▶ _PROBLEM TO WORK ON_
Arrange the stretch of the listing from the line containing "Lần đầu tiên" through the end of the listing as a JSON list of strings, one string per line, leaving out blank lines and the pictures.
☆ ☆ ☆ ☆
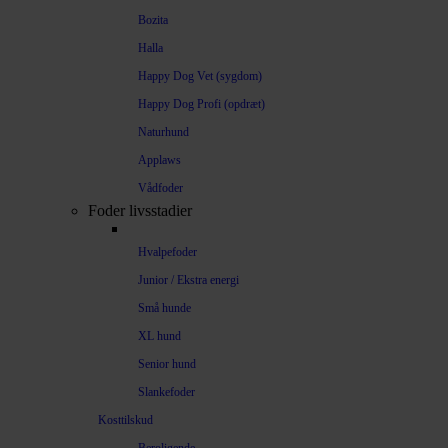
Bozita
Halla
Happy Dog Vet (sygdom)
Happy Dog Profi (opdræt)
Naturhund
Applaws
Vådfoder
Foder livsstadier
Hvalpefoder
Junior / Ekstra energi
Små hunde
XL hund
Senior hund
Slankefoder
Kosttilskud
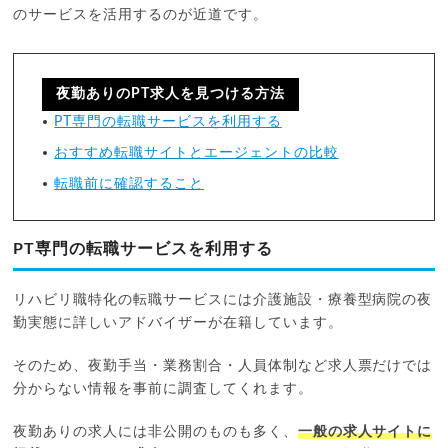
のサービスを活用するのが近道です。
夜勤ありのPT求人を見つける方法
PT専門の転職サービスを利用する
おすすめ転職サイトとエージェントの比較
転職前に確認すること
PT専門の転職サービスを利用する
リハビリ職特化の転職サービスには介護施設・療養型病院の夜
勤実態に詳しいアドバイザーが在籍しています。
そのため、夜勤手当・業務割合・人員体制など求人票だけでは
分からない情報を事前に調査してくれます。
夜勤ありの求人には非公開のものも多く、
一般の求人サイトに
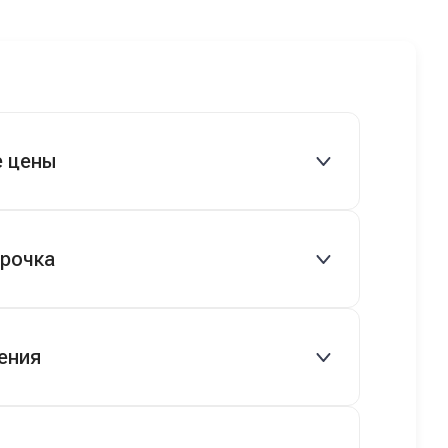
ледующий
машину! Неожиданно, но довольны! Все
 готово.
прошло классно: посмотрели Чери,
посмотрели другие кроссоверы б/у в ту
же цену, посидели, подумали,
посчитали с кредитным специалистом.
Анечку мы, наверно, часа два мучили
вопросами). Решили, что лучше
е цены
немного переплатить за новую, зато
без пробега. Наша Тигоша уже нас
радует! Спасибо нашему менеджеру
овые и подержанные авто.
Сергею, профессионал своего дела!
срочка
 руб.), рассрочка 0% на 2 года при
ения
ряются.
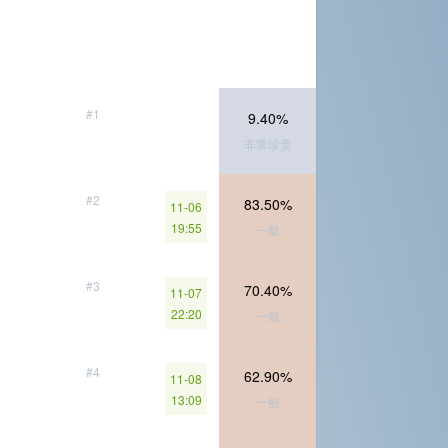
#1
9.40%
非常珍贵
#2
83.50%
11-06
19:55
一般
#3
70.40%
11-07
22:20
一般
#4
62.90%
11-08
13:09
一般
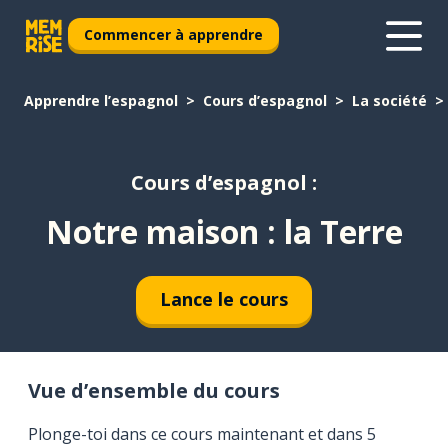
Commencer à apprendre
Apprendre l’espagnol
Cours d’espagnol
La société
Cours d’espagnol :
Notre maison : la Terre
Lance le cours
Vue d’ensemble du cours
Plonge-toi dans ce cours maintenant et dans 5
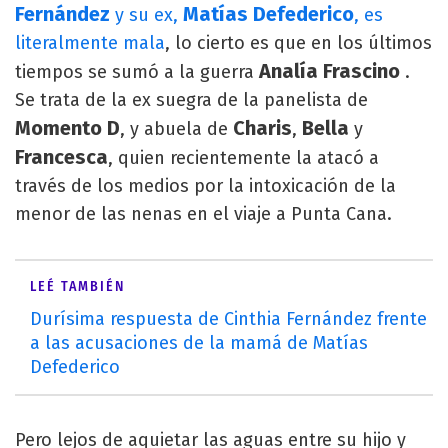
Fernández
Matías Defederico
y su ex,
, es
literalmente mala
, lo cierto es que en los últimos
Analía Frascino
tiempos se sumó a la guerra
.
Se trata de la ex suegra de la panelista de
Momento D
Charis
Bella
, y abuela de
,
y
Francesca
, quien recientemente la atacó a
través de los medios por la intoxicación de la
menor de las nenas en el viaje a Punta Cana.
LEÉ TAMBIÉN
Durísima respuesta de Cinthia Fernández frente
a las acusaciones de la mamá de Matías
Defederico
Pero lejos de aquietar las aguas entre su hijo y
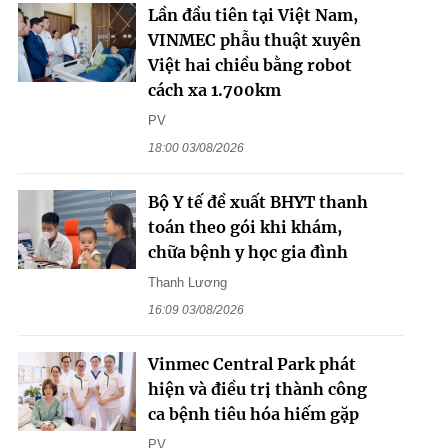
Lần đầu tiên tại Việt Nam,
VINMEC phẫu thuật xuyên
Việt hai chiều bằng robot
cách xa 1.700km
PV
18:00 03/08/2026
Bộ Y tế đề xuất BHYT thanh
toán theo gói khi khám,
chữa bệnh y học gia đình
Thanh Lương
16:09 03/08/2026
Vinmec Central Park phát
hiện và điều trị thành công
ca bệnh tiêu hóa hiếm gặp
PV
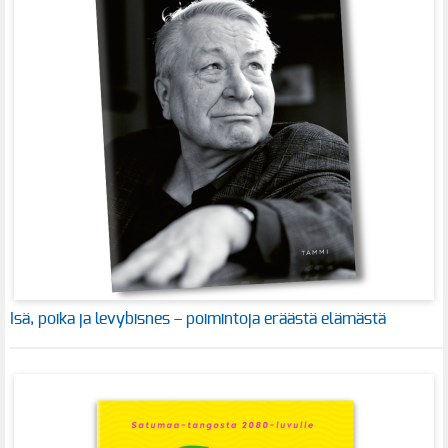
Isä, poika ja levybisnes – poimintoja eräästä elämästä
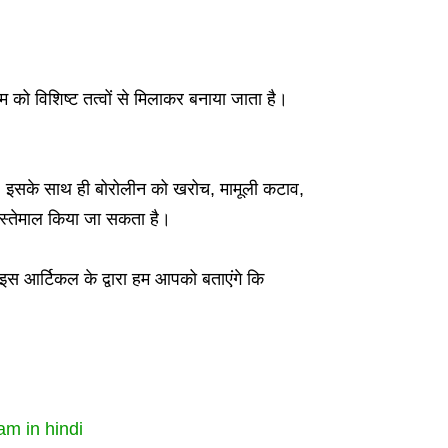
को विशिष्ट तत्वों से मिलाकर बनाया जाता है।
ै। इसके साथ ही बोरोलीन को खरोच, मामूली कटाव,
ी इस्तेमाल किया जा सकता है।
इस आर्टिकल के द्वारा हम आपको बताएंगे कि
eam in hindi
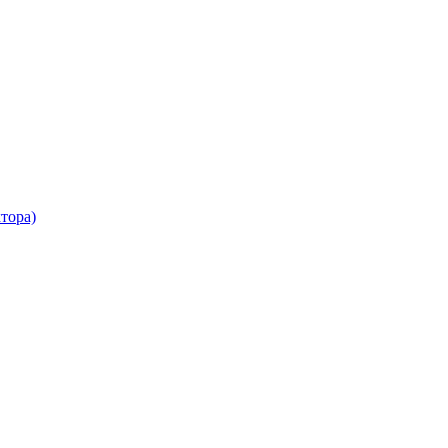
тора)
☆ ☆ ☆ ☆
▶ _SOLUTION BELOW_
[
  "Lần đầu tiên tại Việt Nam,",
  "VINMEC phẫu thuật xuyên",
  "Việt hai chiều bằng robot",
  "cách xa 1.700km",
  "PV",
  "18:00 03/08/2026",
  "Bộ Y tế đề xuất BHYT thanh",
  "toán theo gói khi khám,",
  "chữa bệnh y học gia đình",
  "Thanh Lương",
  "16:09 03/08/2026",
  "Vinmec Central Park phát",
  "hiện và điều trị thành công",
  "ca bệnh tiêu hóa hiếm gặp",
  "PV",
  "Isä, poika ja levybisnes – poimintoja eräästä elämästä",
  "को विशिष्ट तत्वों से मिलाकर बनाया जाता है।",
  "ै। इसके साथ ही बोरोलीन को खरोच, मामूली कटाव,",
  "ी इस्तेमाल किया जा सकता है।",
  "इस आर्टिकल के द्वारा हम आपको बताएंगे कि",
  "eam in hindi",
  "тора)"
]